The soy complex sustained its Monday night advance. Although the southern soybean harvest is also getting underway, the legume and product markets moved generally higher. The fact that recent rains did not improve the condition ratings on the weekly USDA Crop Progress report apparently powered the rise. Weak palm oil prices in Asia apparently depressed soy oil futures once again. November soybeans surged 7.5 cents to $13.1525/bushel around midsession Tuesday, while October soyoil slid 0.10 cents to 41.87 cents/pound, and October soymeal climbed $3.9 to $415.0/ton.

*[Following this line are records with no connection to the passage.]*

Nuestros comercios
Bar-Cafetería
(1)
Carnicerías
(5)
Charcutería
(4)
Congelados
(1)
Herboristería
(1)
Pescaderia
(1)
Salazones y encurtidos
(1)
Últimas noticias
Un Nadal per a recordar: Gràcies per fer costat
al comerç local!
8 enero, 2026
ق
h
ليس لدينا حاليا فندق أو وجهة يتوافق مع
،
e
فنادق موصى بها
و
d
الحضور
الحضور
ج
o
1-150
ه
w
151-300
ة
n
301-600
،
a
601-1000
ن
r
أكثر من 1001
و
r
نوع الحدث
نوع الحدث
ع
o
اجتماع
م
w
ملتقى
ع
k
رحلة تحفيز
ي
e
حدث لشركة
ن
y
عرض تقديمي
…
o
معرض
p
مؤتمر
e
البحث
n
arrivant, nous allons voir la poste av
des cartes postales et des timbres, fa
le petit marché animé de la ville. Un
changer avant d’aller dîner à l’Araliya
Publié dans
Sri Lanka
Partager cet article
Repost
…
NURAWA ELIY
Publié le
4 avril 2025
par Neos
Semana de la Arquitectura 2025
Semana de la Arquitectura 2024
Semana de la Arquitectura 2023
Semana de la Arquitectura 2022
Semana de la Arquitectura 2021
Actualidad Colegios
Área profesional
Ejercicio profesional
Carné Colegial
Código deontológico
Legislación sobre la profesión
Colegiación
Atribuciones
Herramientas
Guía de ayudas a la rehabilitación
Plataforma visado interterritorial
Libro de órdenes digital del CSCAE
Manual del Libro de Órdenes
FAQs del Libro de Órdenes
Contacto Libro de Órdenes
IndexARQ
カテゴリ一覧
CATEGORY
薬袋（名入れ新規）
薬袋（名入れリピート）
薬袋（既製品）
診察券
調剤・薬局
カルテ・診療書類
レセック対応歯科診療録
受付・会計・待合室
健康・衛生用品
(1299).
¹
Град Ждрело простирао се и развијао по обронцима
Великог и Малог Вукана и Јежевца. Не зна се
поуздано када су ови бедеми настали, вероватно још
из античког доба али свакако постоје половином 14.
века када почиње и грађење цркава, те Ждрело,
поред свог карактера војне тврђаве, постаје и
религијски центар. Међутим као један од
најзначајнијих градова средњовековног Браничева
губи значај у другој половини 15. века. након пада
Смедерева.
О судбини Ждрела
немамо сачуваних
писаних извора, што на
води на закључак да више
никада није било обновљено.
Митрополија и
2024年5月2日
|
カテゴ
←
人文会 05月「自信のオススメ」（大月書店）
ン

The wheat markets rallied in early Tuesday trading. The weekly Crop Progress seemed to affect wheat futures very little, since the spring wheat harvest is virtually complete and winter wheat plantings are quite normal. Ultimately, talk of robust export demand is probably pushing the three markets higher. December CBOT wheat gained 1.5 cent to $6.55/bushel just before lunchtime Tuesday, while December KCBT wheat lifted 8.0 cents to $7.0575, and December MGE futures advanced 7.25 cents to $7.06.

Beef gains boosted cattle futures this morning. The cattle market reacted well to bullish news Monday and has continued rising since then. The Monday afternoon wholesale report indicated a substantial rise in beef cutout values, which probably bodes well for the cash markets. Strength spilling over from the hog market may also be encouraging bulls. October cattle futures advanced 0.55 cents to 127.15 cents/pound late Tuesday morning, while December lifted 0.60 cents to 131.10. Meanwhile, October feeder cattle jumped 0.80 cents to 162.90 cents/pound and January leapt 0.85 cent to 162.57.

Smithfield news probably exaggerated early hog gains. Monday’s cash and wholesale news was not very supportive of the hog market, but futures seemed to rally on technical considerations. The nearby contracts’ discounts to the CME index may also have encouraged bulls. But news that Smithfield shareholders had approved its takeover by Shuanghui of China very likely powered the big advance. October hog futures rocketed up 2.72 cents to 92.90 cents/pound in late Tuesday morning action, while December spiked 2.30 cents to 88.72.